Records drawn from a data source
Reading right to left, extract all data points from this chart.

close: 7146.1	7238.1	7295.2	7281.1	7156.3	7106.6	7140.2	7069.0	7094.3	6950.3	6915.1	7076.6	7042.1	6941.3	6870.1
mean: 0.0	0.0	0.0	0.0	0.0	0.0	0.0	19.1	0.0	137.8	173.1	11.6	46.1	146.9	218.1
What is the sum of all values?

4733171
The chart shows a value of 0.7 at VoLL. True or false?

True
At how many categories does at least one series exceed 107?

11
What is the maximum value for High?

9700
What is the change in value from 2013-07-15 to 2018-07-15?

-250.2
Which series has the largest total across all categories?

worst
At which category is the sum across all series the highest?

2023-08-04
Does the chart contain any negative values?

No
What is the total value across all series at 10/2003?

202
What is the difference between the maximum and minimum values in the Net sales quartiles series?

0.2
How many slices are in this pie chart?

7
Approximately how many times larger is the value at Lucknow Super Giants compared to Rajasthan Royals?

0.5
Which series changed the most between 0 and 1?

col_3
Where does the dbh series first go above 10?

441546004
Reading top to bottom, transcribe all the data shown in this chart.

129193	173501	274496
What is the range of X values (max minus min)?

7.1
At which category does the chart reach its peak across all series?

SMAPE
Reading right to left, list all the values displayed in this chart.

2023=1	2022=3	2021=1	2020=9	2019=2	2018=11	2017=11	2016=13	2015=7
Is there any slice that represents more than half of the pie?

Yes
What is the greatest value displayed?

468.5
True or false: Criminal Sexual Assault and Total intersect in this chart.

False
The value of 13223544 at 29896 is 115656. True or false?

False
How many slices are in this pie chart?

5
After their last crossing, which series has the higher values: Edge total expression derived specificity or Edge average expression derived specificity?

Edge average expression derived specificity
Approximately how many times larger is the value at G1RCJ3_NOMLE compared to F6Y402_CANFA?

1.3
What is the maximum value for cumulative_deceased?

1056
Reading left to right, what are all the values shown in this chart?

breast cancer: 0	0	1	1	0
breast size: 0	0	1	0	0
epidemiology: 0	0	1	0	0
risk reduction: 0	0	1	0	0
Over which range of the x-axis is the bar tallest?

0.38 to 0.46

• [Job item] Quote the lines above word for word, from the first line through the line containing "What is the sum of all values?", including both of those lines.

• [Solution for this exercise]
Reading right to left, extract all data points from this chart.

close: 7146.1	7238.1	7295.2	7281.1	7156.3	7106.6	7140.2	7069.0	7094.3	6950.3	6915.1	7076.6	7042.1	6941.3	6870.1
mean: 0.0	0.0	0.0	0.0	0.0	0.0	0.0	19.1	0.0	137.8	173.1	11.6	46.1	146.9	218.1
What is the sum of all values?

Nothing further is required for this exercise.